### [Instructions for the task]
Reproduce every one of the following rows word for word, keeping each line exactly as it appears.

### [Input for this task]
******
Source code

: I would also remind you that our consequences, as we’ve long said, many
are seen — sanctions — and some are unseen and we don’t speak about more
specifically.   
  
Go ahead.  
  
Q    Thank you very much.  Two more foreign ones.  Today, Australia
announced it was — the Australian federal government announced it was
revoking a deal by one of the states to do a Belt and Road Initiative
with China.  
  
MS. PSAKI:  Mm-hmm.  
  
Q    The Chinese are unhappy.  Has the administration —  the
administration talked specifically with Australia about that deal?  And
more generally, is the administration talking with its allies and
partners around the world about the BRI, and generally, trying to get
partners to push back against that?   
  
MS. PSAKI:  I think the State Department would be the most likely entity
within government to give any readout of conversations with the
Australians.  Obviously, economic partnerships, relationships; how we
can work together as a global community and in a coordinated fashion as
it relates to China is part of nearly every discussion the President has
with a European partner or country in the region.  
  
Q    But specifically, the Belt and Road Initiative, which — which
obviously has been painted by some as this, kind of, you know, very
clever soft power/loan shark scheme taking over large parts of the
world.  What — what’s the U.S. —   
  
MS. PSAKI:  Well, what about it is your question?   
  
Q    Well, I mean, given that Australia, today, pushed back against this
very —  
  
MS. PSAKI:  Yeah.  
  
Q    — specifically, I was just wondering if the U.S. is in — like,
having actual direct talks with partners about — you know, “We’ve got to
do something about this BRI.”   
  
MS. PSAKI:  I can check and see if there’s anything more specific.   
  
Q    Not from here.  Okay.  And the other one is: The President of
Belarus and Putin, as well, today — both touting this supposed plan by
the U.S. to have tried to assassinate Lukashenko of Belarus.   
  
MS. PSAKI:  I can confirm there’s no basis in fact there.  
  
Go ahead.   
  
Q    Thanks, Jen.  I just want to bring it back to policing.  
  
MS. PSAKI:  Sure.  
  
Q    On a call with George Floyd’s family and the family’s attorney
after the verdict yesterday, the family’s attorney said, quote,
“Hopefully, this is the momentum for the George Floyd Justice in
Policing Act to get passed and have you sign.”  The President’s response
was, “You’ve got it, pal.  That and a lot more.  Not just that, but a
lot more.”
******
### [Task solution]
Source code

: I would also remind you that our consequences, as we’ve long said, many
are seen — sanctions — and some are unseen and we don’t speak about more
specifically.   
  
Go ahead.  
  
Q    Thank you very much.  Two more foreign ones.  Today, Australia
announced it was — the Australian federal government announced it was
revoking a deal by one of the states to do a Belt and Road Initiative
with China.  
  
MS. PSAKI:  Mm-hmm.  
  
Q    The Chinese are unhappy.  Has the administration —  the
administration talked specifically with Australia about that deal?  And
more generally, is the administration talking with its allies and
partners around the world about the BRI, and generally, trying to get
partners to push back against that?   
  
MS. PSAKI:  I think the State Department would be the most likely entity
within government to give any readout of conversations with the
Australians.  Obviously, economic partnerships, relationships; how we
can work together as a global community and in a coordinated fashion as
it relates to China is part of nearly every discussion the President has
with a European partner or country in the region.  
  
Q    But specifically, the Belt and Road Initiative, which — which
obviously has been painted by some as this, kind of, you know, very
clever soft power/loan shark scheme taking over large parts of the
world.  What — what’s the U.S. —   
  
MS. PSAKI:  Well, what about it is your question?   
  
Q    Well, I mean, given that Australia, today, pushed back against this
very —  
  
MS. PSAKI:  Yeah.  
  
Q    — specifically, I was just wondering if the U.S. is in — like,
having actual direct talks with partners about — you know, “We’ve got to
do something about this BRI.”   
  
MS. PSAKI:  I can check and see if there’s anything more specific.   
  
Q    Not from here.  Okay.  And the other one is: The President of
Belarus and Putin, as well, today — both touting this supposed plan by
the U.S. to have tried to assassinate Lukashenko of Belarus.   
  
MS. PSAKI:  I can confirm there’s no basis in fact there.  
  
Go ahead.   
  
Q    Thanks, Jen.  I just want to bring it back to policing.  
  
MS. PSAKI:  Sure.  
  
Q    On a call with George Floyd’s family and the family’s attorney
after the verdict yesterday, the family’s attorney said, quote,
“Hopefully, this is the momentum for the George Floyd Justice in
Policing Act to get passed and have you sign.”  The President’s response
was, “You’ve got it, pal.  That and a lot more.  Not just that, but a
lot more.”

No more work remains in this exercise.